Optimizing Agent Workflows for Modern LLMs
Writing effective agent skills requires deep knowledge of prompt engineering. With the release of advanced reasoning models like Claude 3.5 Sonnet, ChatGPT o1, and DeepSeek-V3, prompt templates must focus on structured thinking. Developers are encouraged to use XML tags (e.g., <thought>, <context>, and <rules>) to isolate execution boundaries. Standardized prompts prevent agents from suffering from context drift, ensuring that long-running tasks remain aligned with the initial system parameters.
Exploring by SOC Occupations and Creator Profiles
What makes SkillMD unique is its taxonomy. Instead of simple text search, we parse and organize files according to the Standard Occupational Classification (SOC) system. This means you can discover skills written for Computer and Mathematical roles, Business and Financial operations, Legal, Design, and and Educational Instruction fields. By tracking creator profiles, developers can study how different teams organize their custom instructions, compare version updates, and fork public configs for specialized enterprise use cases.
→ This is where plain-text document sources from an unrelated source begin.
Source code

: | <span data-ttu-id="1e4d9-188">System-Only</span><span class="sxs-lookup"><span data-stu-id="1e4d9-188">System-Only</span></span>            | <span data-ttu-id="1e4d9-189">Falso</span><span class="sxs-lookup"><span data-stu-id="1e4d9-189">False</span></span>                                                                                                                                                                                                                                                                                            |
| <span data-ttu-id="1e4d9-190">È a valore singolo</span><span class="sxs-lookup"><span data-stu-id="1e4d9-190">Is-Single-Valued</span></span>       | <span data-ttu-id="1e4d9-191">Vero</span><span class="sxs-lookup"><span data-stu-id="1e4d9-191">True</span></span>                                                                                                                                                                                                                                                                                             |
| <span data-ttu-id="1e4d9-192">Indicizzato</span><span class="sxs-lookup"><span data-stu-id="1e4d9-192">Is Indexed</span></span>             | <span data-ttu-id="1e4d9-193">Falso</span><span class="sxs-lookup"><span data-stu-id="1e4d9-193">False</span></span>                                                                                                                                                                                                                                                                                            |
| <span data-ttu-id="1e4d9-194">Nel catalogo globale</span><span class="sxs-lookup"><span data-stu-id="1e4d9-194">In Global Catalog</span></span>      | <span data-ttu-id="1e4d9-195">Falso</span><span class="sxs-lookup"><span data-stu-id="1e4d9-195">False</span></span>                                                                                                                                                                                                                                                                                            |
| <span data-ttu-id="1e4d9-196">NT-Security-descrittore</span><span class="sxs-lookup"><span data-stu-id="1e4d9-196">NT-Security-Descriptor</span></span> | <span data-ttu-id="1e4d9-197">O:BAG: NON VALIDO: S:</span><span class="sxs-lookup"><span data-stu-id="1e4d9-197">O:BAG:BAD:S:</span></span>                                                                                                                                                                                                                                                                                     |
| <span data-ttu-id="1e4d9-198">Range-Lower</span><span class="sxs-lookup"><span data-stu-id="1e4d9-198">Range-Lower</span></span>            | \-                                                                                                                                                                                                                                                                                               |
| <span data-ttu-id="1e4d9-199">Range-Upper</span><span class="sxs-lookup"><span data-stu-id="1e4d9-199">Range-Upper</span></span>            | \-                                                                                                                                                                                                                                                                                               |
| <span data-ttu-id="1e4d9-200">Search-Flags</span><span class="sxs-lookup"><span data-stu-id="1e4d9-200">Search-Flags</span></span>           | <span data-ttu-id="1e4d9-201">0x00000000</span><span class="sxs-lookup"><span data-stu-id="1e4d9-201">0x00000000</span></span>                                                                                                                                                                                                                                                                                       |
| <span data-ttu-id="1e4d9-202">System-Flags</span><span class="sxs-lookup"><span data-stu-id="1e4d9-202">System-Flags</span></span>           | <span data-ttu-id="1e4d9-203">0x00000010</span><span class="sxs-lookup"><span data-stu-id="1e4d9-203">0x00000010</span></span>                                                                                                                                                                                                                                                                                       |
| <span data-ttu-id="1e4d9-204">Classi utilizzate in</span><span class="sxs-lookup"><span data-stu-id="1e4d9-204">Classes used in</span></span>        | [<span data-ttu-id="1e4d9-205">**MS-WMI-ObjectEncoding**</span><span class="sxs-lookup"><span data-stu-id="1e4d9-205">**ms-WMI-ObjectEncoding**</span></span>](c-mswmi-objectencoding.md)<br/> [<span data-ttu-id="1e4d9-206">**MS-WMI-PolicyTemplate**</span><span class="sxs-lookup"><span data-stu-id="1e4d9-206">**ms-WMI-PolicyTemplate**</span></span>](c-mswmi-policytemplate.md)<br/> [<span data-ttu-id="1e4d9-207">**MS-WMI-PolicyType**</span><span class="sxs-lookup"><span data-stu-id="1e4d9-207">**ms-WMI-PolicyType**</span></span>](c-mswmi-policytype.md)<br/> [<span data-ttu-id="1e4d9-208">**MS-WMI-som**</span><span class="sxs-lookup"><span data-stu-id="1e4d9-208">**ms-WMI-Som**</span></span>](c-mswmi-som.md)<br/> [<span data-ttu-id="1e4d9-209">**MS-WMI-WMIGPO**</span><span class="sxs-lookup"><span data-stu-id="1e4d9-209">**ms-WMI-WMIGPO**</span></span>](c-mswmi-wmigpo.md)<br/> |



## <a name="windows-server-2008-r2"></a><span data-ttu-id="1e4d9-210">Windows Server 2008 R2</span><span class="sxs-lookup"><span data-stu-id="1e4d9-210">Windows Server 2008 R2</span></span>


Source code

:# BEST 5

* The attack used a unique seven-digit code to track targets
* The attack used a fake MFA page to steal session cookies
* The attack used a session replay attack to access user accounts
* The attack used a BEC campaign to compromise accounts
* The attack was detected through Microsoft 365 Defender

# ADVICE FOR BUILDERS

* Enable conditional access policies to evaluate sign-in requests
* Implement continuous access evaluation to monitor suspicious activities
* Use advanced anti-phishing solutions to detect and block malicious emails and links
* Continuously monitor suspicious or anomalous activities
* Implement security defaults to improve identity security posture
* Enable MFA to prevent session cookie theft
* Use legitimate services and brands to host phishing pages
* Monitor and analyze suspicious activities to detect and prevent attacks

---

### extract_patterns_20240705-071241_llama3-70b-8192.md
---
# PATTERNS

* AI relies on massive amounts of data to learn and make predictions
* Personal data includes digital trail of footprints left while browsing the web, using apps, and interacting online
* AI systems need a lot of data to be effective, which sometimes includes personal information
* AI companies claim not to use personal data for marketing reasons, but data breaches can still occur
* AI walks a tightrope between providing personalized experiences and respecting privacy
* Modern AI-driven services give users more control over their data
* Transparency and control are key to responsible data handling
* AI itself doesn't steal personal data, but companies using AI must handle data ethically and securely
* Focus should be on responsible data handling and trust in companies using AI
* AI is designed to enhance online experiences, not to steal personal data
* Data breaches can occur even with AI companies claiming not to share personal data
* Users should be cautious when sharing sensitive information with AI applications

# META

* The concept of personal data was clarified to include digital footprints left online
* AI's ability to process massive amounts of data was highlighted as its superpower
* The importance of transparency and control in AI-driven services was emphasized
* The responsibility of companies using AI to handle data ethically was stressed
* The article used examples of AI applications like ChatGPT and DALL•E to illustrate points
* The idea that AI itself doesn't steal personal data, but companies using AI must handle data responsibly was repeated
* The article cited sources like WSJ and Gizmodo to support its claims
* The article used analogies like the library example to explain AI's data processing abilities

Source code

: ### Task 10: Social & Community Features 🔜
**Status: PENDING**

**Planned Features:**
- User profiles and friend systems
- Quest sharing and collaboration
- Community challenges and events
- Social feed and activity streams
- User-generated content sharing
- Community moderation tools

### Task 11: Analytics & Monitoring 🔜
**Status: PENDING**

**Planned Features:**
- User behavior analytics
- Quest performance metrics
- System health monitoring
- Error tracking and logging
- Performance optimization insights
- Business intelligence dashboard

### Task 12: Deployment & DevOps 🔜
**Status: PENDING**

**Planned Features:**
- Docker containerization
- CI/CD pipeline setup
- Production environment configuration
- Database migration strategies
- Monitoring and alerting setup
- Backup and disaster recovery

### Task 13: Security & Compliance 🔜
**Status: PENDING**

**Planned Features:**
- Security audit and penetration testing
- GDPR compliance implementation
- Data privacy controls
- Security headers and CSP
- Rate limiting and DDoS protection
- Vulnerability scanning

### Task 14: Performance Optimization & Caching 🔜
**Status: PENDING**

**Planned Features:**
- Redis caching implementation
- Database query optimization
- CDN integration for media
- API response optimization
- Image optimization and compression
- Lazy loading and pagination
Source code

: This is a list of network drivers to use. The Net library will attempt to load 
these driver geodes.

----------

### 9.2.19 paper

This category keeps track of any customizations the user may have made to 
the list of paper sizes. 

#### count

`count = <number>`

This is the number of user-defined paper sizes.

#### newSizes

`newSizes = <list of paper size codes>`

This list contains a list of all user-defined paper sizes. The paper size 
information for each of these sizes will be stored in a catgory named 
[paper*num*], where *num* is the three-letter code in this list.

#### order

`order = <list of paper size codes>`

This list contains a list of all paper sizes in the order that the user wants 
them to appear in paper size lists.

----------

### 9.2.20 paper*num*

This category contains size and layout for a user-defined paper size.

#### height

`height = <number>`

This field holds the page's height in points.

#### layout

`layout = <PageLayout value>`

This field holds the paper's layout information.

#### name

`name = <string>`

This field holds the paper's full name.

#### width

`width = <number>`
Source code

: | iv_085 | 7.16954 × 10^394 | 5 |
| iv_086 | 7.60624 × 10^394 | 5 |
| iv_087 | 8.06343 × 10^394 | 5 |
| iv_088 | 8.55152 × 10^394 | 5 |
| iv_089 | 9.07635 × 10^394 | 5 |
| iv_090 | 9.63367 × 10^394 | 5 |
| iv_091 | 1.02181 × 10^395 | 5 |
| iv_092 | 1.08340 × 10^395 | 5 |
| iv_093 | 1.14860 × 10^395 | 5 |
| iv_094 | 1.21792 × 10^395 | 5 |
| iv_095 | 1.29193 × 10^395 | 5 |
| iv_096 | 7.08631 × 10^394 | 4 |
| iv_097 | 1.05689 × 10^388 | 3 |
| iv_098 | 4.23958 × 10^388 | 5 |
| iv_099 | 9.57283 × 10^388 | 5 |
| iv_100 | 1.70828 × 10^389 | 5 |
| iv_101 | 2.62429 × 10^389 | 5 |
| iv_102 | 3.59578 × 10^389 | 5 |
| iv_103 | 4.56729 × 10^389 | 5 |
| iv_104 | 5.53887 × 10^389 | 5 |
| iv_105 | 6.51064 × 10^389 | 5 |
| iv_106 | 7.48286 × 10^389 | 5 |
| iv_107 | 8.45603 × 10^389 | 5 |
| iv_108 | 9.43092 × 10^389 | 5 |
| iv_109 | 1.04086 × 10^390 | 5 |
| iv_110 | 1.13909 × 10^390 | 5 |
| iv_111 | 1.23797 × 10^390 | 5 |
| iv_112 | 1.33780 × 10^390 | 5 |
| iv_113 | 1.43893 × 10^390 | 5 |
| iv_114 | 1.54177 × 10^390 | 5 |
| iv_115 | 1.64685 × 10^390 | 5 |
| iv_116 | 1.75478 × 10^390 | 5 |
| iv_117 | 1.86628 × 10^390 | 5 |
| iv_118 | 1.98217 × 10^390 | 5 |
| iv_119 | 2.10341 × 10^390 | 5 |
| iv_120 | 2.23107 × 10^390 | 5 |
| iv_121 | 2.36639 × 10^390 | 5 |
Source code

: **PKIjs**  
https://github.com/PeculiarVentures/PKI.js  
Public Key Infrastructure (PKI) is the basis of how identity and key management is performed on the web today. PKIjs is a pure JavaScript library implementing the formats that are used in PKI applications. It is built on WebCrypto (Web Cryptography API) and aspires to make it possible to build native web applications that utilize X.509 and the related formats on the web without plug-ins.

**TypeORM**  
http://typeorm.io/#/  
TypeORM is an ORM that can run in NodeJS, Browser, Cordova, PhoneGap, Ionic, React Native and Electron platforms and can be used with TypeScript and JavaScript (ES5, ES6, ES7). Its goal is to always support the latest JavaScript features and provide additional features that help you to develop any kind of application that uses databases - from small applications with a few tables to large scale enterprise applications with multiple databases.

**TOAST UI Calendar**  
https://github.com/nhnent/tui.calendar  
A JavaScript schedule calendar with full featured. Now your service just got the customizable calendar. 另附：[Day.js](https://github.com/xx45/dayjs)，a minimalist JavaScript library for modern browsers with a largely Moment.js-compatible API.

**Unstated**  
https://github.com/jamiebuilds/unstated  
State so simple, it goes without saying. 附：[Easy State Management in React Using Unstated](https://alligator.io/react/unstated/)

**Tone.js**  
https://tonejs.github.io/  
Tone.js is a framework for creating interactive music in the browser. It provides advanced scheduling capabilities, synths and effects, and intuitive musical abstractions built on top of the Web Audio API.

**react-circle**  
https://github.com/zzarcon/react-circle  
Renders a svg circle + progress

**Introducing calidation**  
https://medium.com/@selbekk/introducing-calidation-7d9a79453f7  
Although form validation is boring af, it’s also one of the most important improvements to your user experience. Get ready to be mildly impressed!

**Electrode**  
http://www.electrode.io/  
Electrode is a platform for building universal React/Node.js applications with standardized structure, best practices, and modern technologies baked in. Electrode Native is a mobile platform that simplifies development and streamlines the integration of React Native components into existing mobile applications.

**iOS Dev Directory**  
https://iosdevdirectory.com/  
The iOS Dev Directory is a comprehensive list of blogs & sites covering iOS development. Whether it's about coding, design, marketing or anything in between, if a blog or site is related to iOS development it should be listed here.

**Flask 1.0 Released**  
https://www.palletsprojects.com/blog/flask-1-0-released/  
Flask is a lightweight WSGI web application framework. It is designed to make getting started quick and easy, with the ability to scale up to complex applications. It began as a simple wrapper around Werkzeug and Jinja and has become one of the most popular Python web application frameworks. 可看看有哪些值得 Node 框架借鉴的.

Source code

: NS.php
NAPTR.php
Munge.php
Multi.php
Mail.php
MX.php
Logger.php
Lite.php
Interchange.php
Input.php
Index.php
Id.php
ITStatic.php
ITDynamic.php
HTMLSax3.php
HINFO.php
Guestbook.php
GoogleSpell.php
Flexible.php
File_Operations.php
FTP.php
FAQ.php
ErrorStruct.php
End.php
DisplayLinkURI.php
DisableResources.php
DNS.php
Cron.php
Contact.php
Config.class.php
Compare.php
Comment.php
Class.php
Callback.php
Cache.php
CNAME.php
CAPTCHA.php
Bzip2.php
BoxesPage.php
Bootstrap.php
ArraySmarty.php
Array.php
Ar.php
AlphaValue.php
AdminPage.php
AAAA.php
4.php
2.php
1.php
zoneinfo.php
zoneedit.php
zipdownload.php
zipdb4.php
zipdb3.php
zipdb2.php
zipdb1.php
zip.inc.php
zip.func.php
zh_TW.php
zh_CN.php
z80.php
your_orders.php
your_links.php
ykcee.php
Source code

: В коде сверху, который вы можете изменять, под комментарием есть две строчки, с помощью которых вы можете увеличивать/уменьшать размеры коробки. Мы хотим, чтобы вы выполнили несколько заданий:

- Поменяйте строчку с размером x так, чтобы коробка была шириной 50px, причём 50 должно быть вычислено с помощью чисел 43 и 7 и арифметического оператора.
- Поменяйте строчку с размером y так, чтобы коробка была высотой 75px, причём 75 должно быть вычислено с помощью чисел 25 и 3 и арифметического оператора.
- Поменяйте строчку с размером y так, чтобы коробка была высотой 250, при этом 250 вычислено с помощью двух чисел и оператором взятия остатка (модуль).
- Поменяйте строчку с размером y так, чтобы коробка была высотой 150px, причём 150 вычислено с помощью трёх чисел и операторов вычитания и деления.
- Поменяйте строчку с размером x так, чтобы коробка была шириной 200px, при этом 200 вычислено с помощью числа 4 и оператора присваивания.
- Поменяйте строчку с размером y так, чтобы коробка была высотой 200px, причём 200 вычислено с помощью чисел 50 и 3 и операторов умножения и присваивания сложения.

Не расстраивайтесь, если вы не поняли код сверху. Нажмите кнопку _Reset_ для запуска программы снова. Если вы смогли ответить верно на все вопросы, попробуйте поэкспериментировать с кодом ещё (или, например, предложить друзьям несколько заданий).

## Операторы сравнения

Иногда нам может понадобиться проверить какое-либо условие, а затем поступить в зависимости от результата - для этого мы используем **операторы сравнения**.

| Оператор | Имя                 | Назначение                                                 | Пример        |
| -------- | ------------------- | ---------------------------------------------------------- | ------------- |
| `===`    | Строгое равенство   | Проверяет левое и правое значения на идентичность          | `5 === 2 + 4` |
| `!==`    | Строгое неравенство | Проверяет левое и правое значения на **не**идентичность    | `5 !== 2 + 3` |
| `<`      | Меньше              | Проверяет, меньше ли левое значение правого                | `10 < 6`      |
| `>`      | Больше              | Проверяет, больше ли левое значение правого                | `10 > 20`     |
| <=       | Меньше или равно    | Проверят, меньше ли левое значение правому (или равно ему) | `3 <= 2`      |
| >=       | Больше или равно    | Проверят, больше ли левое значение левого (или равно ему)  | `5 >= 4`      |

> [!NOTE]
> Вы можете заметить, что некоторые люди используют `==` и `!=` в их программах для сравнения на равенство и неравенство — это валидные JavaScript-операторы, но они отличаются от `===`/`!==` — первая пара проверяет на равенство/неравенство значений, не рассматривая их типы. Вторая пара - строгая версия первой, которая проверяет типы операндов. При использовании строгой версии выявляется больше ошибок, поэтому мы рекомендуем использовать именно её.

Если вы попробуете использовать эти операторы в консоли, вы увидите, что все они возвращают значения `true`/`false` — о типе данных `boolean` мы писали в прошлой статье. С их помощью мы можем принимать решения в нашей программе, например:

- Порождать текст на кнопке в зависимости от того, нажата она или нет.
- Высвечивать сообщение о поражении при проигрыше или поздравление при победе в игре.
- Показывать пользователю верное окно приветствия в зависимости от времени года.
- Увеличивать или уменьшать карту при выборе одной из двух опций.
SkillMD operates as a high-performance index running on a fast Go backend and a highly responsive Astro SSR frontend. All search queries execute in milliseconds, featuring smart debouncing to prevent multiple API requests while keeping user data secure. Join our community of developers to standardize your AI agent instructions and optimize your LLM prompting workflows today.
Frequently Asked Questions
A practical guide to agent skills: what they are, how to inspect them, and how SkillMD helps you explore the ecosystem.